第1話

文字数 1,197文字

 ある日私はうつ病になった。心の病だ。
 四桁の数字が覚えられなくなった。相手の言葉がうまく理解できなくなった。まぶたがいつもけいれんしている。そして体中が痛い。人に会うのも人混みに入るのも恐ろしい。カレーライスが味気なく感じる。息抜きにと小説を読むと目が回って吐き気がする。私は本屋の店員なのに何たる体たらく。すべてが悪い冗談のようだった。
 心療内科を受診すると、医師は今すぐに長期休暇を取るよう私に勧告した。診断結果は身体表現性障害。心の病を我慢し無理に抑え込んだストレスが悲鳴のように体中を痛めつけていたのだ。それから苦しい闘病生活が始まった。働き盛りのど真ん中で、心も体もボロボロの状態となってしまった。
 私は小さい頃から聖書を読んでいた。福音書に登場するイエス様に憧れた。時の権力者を恐れずに正しいことを叫び、人々を救っていくイエス様は私のヒーローだった。しかし心の病になってから、それまで毎日のように開いていた聖書を開かなくなった。文字を読むのがつらかったのもあるが、イエス様のように生きられない自分はもう聖書を読む資格などないと思った。
 そうして一進一退の病状を繰り返して丸四年が過ぎた。仕事にも復帰し、その頃には短い文章なら読めるほどには健康も回復していた。ある日ふと、再び聖書を開いた。何かおかしい。読むうちにイエス様よりも、やたらと周囲の登場人物が気になっている。
 例えば支配者に協力して税を取り立てていた嫌われ者の取税人ザアカイ、例えば物乞いをしなければ生きていけなかった盲目のバルテマイ、例えば十二年もの間長血を患い出血が止まらなかった女性。社会から疎外され、あるいは負い目を抱えて生きていた人々の痛みが、私の心にとげのように刺さってくる。それはきっと私自身が傷つき、痛みや悲しみを通ったからだろう。
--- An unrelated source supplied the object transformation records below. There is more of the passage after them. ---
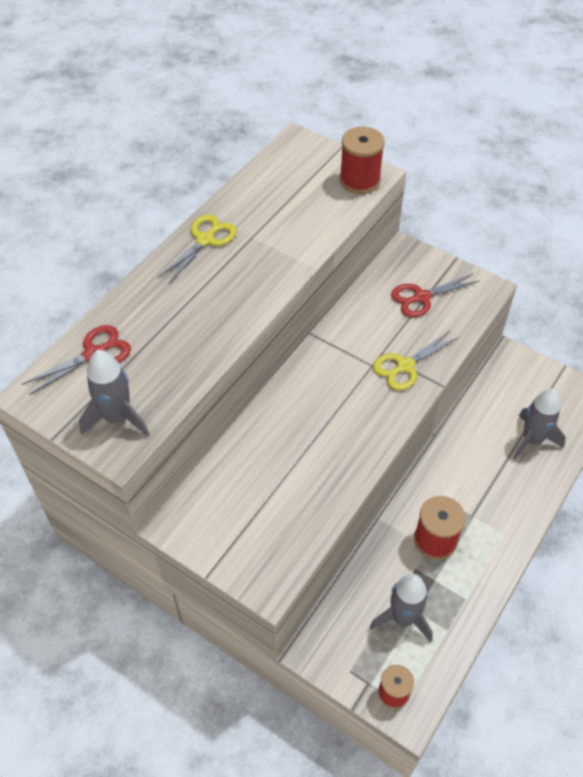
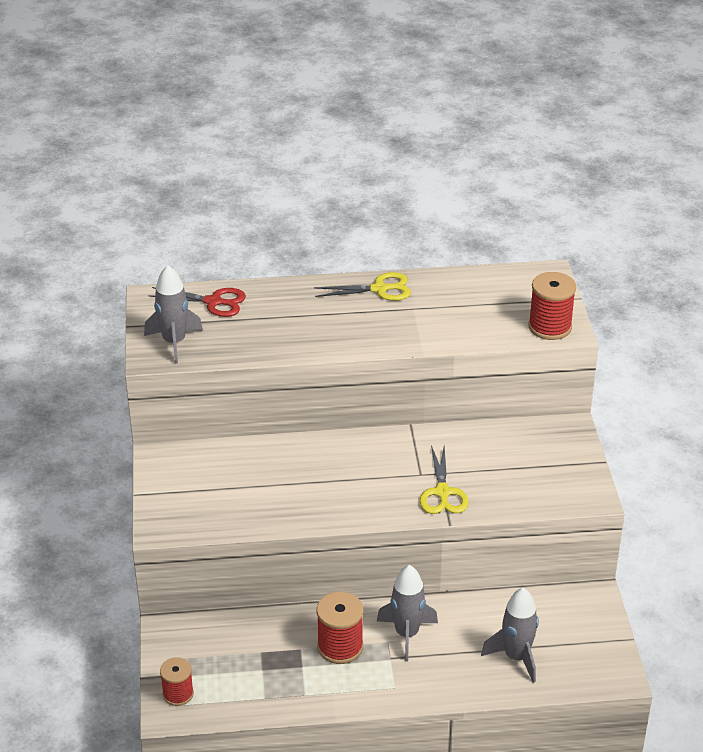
camera: 50 degrees right, 15 degrees down
grey rocket [370,574,433,643] -> grey rocket moved to [377,565,438,661]
yellow scissors [373,331,459,391] -> yellow scissors turned 105 degrees counterclockwise [419,445,469,514]
red scissors [391,274,479,317] -> none

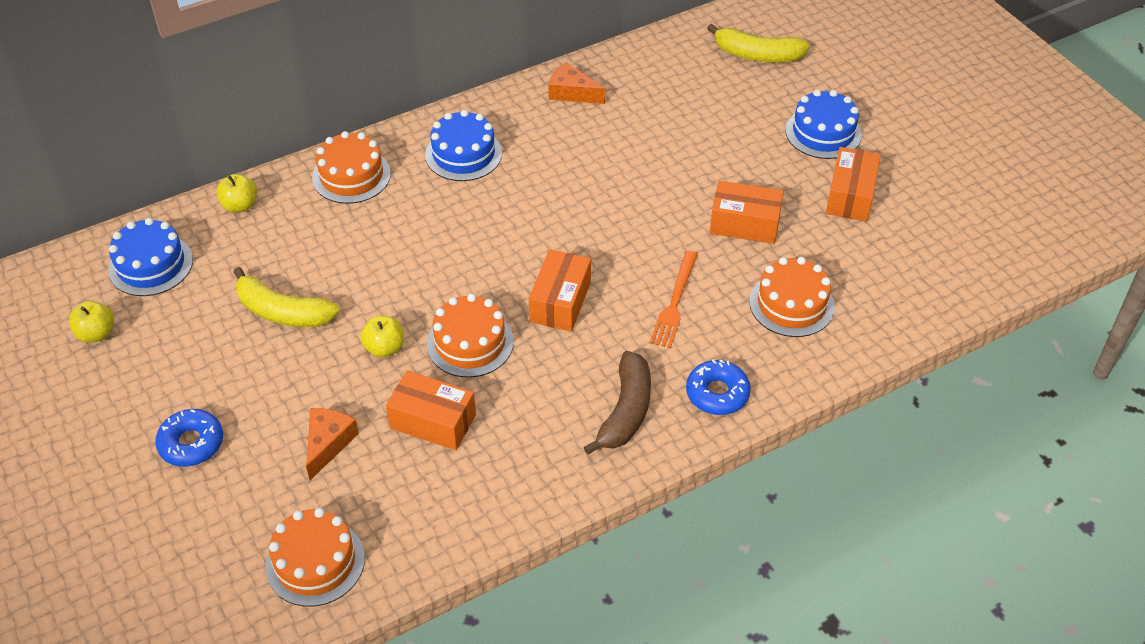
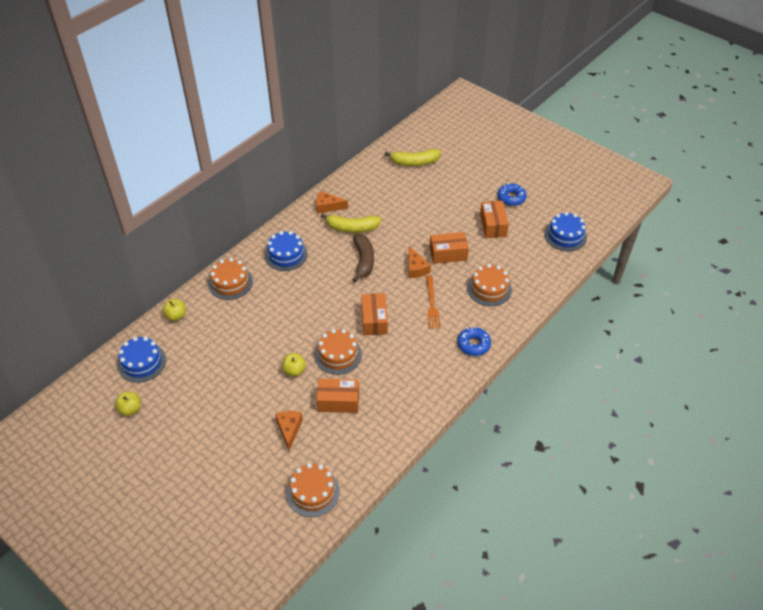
camera: 20 degrees left, 0 degrees up
blue donut [155,409,223,467] -> blue donut moved to [497,183,527,206]
yellow banana [233,267,339,327] -> yellow banana moved to [321,213,381,233]
brown banana [584,351,651,455] -> brown banana moved to [352,234,374,282]
blue cake [785,90,862,159] -> blue cake moved to [544,212,587,251]
none -> orange cheese [409,246,431,278]

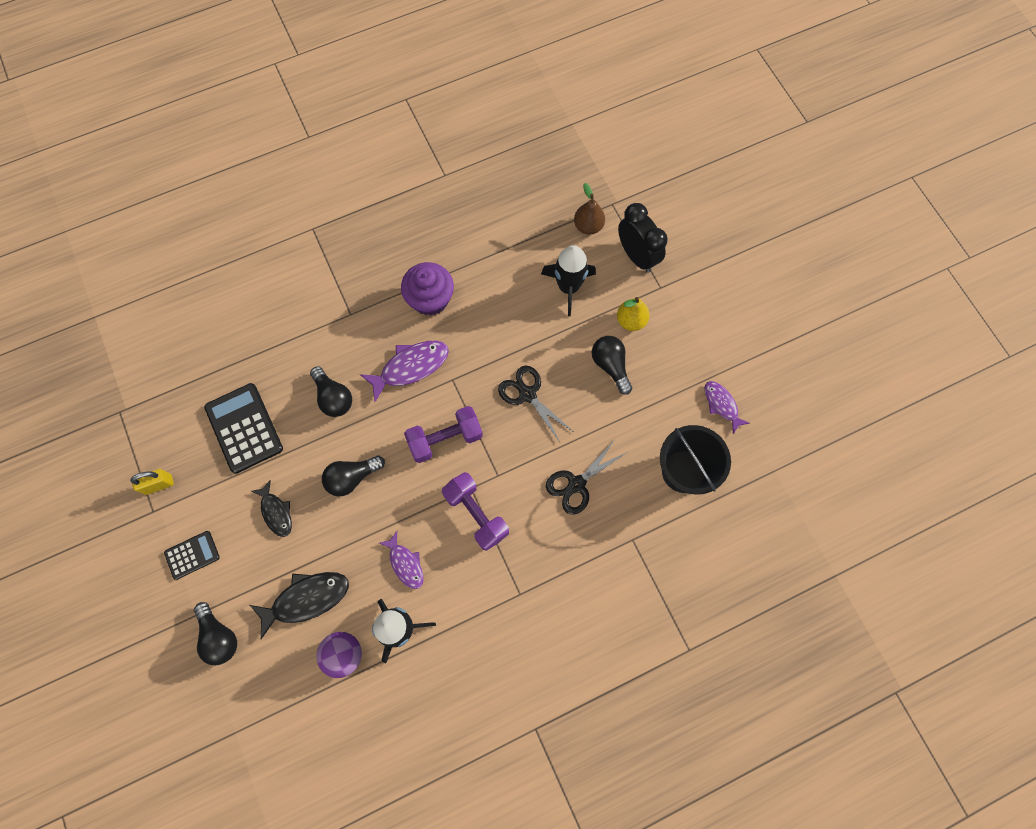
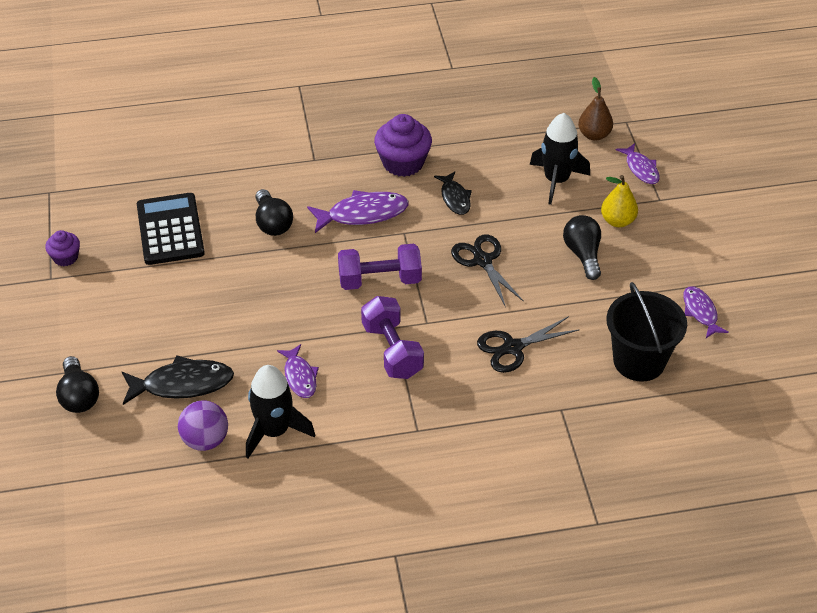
camera: 15 degrees right, 25 degrees down
yellow padlock [130,469,174,495] -> purple cupcake [45,230,80,266]
black calculator [164,531,220,580] -> none
black fish [252,480,292,537] -> black fish moved to [434,172,472,215]
black light bulb [322,455,385,497] -> none
black clock [618,203,668,273] -> purple fish [616,143,660,184]

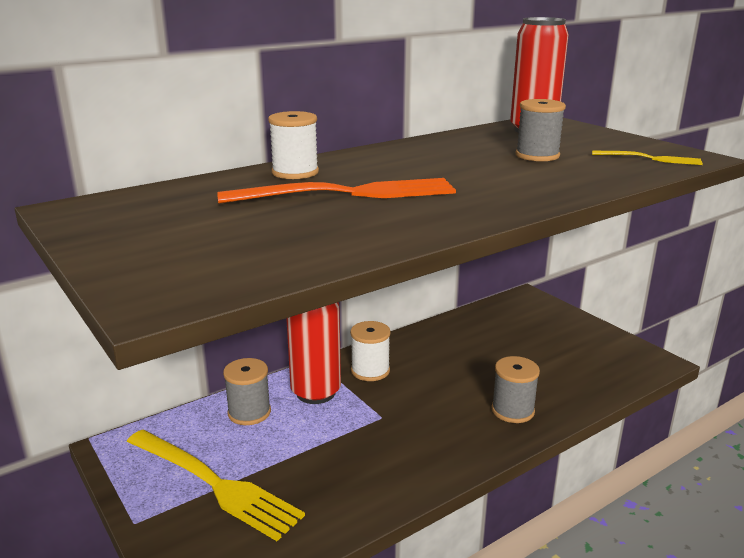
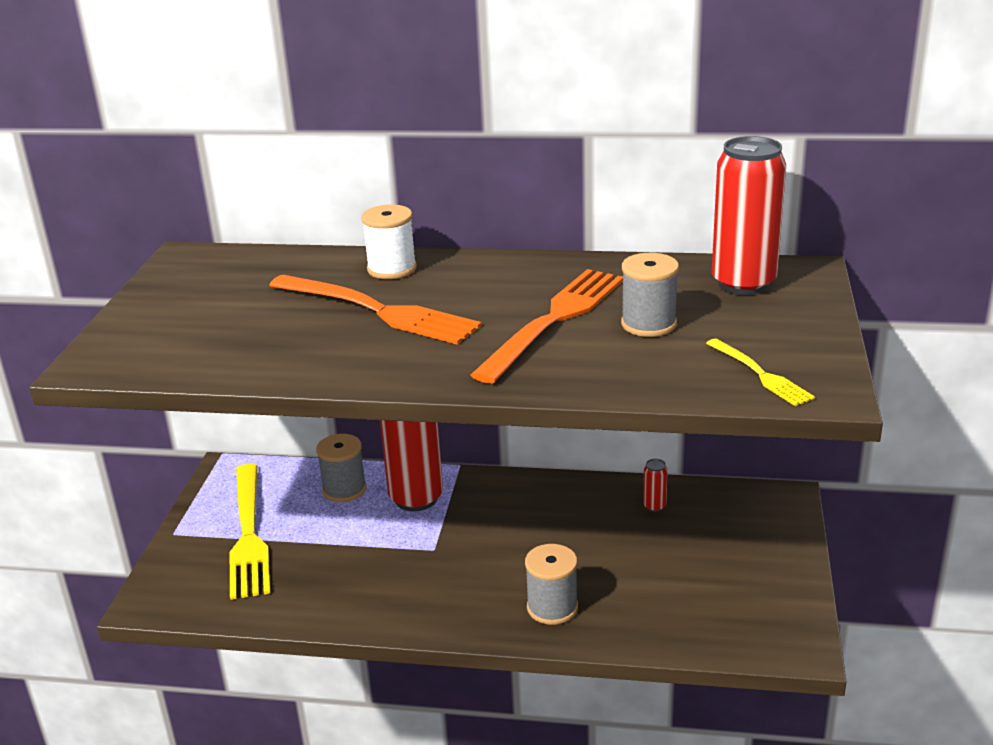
camera: 45 degrees right, 5 degrees up
white spool [350,321,391,381] -> none
none -> orange fork [471,269,623,384]
none -> red can [643,459,668,512]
彼らとイエス様の間で繰り広げられる救いの物語が、まるで自分のことのように胸に迫ってきた。
 年が明けて、会社の新年行事でスピーチをしなければならなくなった。新年のおめでたい時に、その年の年男と年女がスピーチをする。今どき古臭い社内行事だが、とにかく四十八歳になる私は皆の前で話をしなければならない。社員皆の前で。
 司会者に促されて立ち上がり、マイクを握った。不安と緊張で口が乾き、頭は真っ白になっている。その時。私の口から出てきた言葉は、この数年間支えてくれた同僚や上司、家族へのあふれる感謝だった。話しながら自分でも何を言い出したかと驚いた。驚きながら涙がとめどなく流れてくる。数年ぶりに流す心地よい涙。それは聖書を読んで私の心が救われた証だった。二千年前に書かれた記事と同様に、聖書は今も人々を救い続けている。そのことが私の身にも起こった証だった。
 そういうわけで時を経て私はもう一度聖書を好んで読んでいる。それは私の大好きなヒーロー、イエス様に会いに行くことだからだ。